TASK BRIEF: Among the entries below, find each line with "Director" and show it.
+-------+
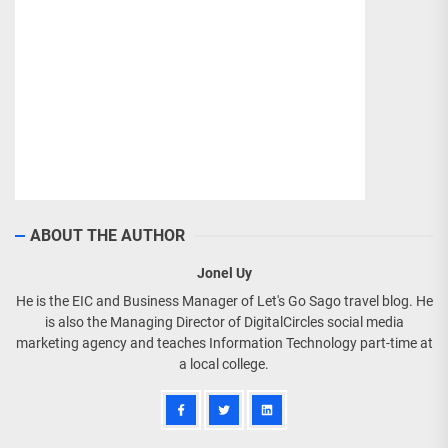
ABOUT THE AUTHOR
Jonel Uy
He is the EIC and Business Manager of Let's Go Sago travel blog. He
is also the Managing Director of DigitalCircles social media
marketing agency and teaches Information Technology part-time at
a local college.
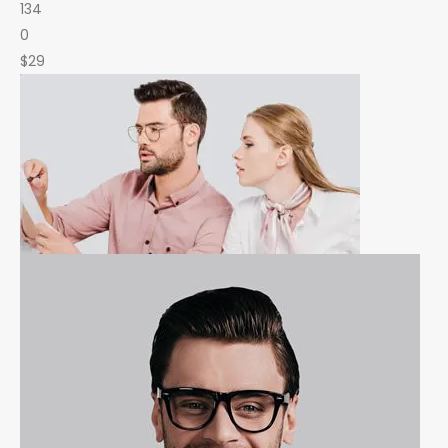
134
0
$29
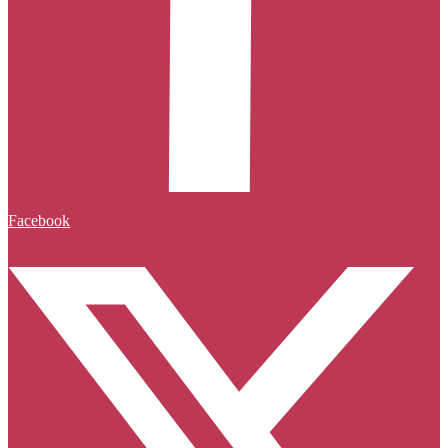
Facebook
+-------+
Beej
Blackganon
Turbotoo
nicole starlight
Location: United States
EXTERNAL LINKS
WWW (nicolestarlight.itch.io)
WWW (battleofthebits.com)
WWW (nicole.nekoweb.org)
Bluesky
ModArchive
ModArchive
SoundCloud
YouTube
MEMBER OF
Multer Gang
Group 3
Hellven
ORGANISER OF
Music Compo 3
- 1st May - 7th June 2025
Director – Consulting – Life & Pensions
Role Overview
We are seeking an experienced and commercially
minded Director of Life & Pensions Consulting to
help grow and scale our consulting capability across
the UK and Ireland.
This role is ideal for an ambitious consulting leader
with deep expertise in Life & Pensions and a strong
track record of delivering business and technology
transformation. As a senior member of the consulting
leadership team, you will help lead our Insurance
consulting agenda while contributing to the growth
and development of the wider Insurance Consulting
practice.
+-------+
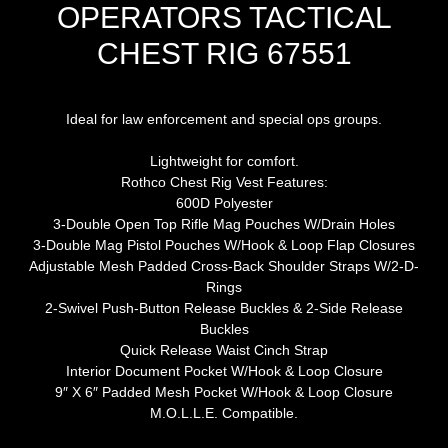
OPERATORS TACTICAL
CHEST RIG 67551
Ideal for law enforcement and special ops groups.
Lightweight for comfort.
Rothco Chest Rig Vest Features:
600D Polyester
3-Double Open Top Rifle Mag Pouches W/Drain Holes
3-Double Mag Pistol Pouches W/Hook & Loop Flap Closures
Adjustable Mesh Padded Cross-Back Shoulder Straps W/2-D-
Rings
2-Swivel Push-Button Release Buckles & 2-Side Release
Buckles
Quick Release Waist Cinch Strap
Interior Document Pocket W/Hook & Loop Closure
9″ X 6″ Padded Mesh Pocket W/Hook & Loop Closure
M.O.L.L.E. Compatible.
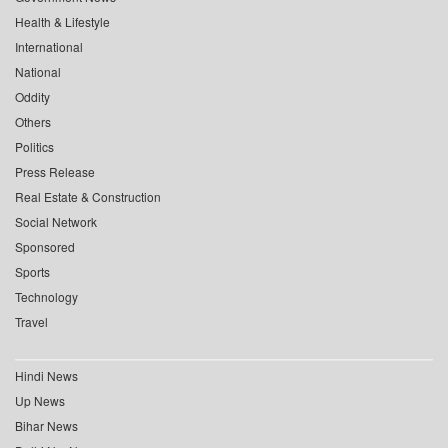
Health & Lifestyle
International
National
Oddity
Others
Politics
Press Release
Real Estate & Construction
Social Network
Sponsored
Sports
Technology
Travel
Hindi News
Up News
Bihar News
+-------+
RESPONSE:
is also the Managing Director of DigitalCircles social media
Director – Consulting – Life & Pensions
minded Director of Life & Pensions Consulting to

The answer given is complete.